Directive: Produce as output only the lines below starting at the line with "Rendered at 1275 by 1650 pixels." and continuing through the line with "text [75, 257, 1200, 283]", each one exactly as written.

Supplied records:

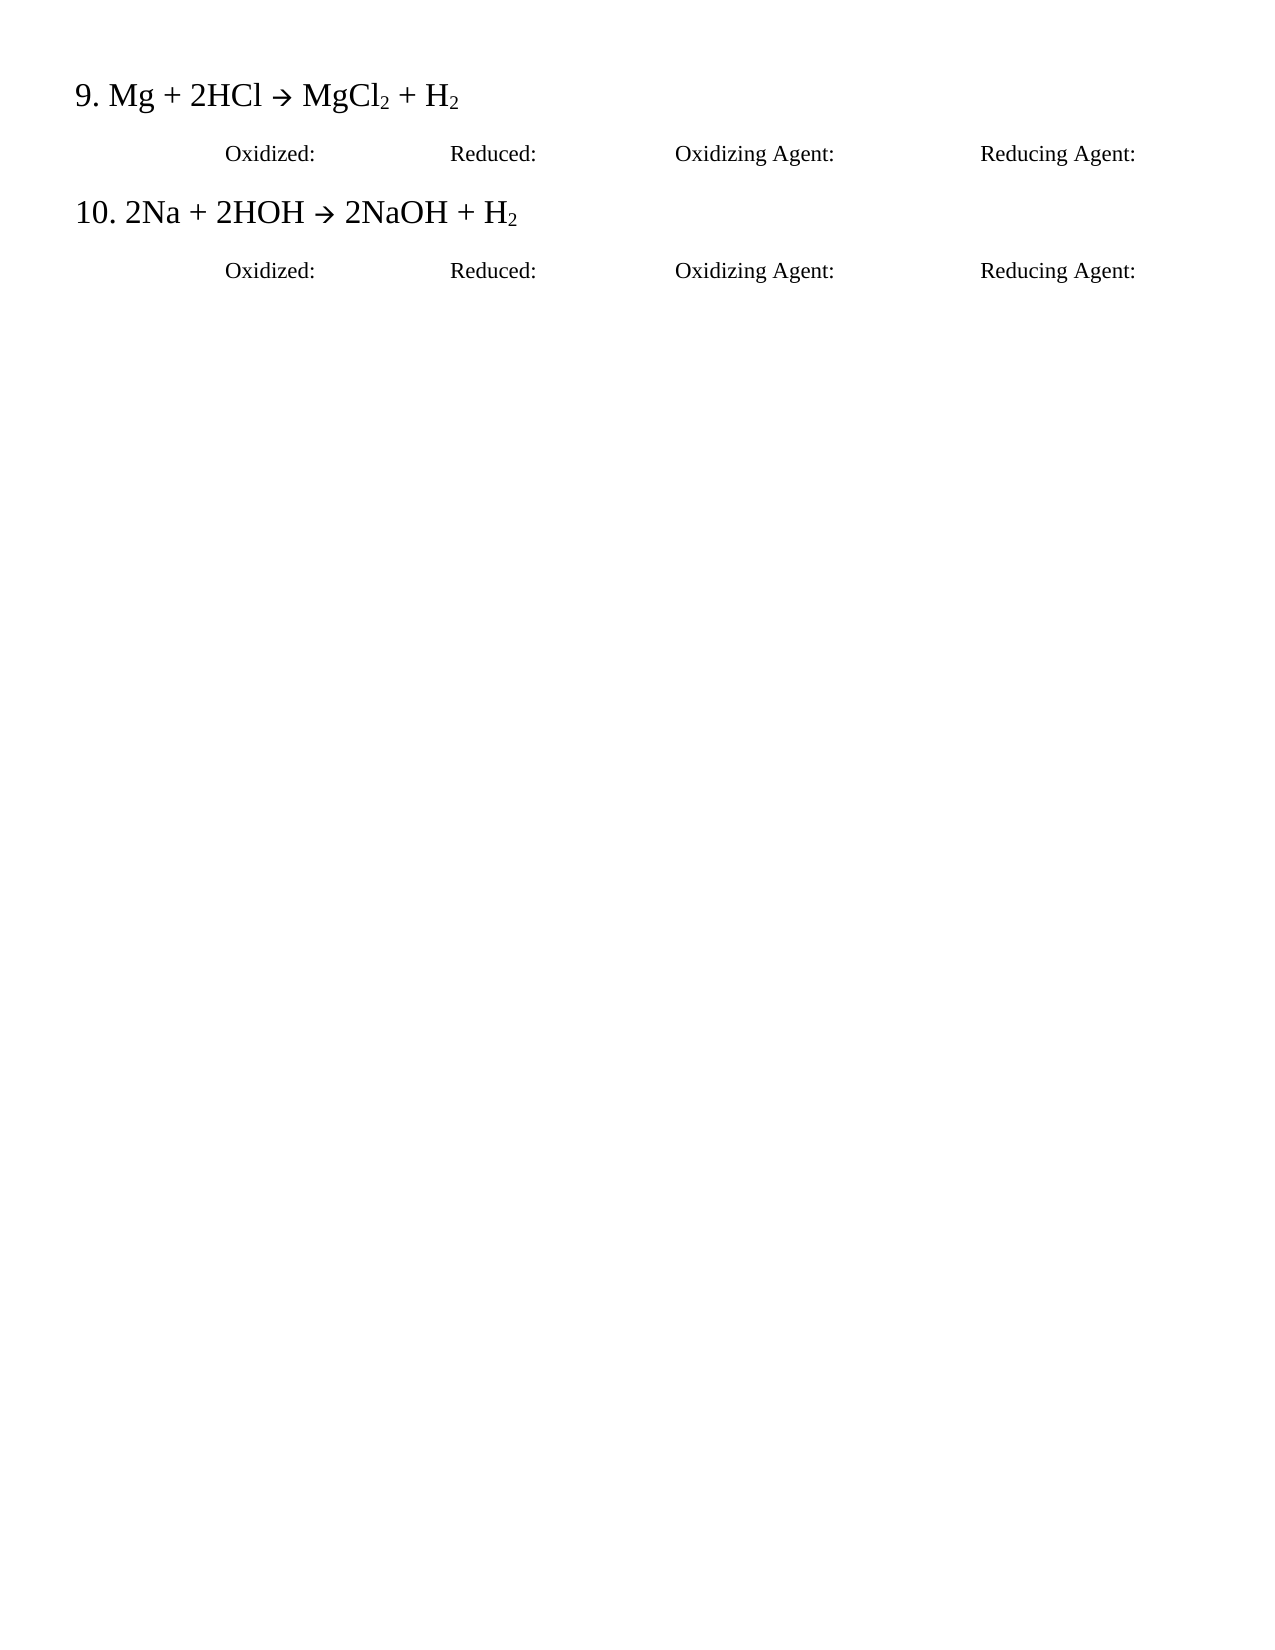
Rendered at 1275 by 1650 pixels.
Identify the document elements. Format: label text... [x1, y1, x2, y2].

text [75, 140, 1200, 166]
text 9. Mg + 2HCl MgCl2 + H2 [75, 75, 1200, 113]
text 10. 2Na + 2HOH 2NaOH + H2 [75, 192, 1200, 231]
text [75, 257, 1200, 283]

==

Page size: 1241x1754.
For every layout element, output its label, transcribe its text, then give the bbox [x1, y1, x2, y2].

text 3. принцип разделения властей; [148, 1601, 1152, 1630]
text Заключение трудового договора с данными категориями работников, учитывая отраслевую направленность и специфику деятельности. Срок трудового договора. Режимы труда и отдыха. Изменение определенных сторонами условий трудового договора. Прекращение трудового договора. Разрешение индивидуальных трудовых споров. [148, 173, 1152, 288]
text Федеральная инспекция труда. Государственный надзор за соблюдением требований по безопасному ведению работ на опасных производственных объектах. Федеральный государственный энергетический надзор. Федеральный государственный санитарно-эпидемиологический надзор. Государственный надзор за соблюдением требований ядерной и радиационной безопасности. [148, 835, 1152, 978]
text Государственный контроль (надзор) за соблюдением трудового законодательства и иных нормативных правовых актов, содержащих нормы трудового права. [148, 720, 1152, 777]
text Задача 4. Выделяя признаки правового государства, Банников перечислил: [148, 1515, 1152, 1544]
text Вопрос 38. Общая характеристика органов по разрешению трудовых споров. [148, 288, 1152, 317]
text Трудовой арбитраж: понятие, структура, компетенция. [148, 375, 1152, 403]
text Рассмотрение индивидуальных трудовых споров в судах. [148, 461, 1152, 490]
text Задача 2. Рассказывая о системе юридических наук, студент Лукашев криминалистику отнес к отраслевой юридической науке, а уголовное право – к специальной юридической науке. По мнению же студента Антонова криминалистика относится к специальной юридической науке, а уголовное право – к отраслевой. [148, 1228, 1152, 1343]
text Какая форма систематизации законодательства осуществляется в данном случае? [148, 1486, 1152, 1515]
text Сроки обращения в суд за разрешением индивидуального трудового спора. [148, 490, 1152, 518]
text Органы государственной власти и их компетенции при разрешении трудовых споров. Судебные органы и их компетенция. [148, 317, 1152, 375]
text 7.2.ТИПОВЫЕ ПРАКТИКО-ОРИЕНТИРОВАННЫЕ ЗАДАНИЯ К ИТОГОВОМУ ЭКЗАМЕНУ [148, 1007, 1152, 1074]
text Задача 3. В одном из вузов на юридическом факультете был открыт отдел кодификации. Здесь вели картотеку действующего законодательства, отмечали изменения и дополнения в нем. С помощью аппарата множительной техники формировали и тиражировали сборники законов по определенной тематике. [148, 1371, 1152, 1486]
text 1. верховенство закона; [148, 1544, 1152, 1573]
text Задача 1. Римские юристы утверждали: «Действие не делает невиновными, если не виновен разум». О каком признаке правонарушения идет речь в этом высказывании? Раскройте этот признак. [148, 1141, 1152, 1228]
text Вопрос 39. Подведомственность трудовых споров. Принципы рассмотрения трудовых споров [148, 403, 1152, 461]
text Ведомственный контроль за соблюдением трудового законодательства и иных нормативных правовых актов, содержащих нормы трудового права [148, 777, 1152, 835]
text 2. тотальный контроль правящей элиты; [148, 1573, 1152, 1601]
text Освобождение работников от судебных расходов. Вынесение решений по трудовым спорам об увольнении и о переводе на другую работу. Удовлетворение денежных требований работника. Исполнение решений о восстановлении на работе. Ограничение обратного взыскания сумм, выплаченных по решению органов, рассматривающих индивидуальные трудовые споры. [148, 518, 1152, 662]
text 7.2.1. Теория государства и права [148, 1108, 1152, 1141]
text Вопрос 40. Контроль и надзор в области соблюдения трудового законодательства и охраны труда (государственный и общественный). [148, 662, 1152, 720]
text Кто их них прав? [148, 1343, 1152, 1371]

Exercise result:
Rendered at 1275 by 1650 pixels.
Identify the document elements. Format: label text... [x1, y1, x2, y2].

text [75, 140, 1200, 166]
text 9. Mg + 2HCl MgCl2 + H2 [75, 75, 1200, 113]
text 10. 2Na + 2HOH 2NaOH + H2 [75, 192, 1200, 231]
text [75, 257, 1200, 283]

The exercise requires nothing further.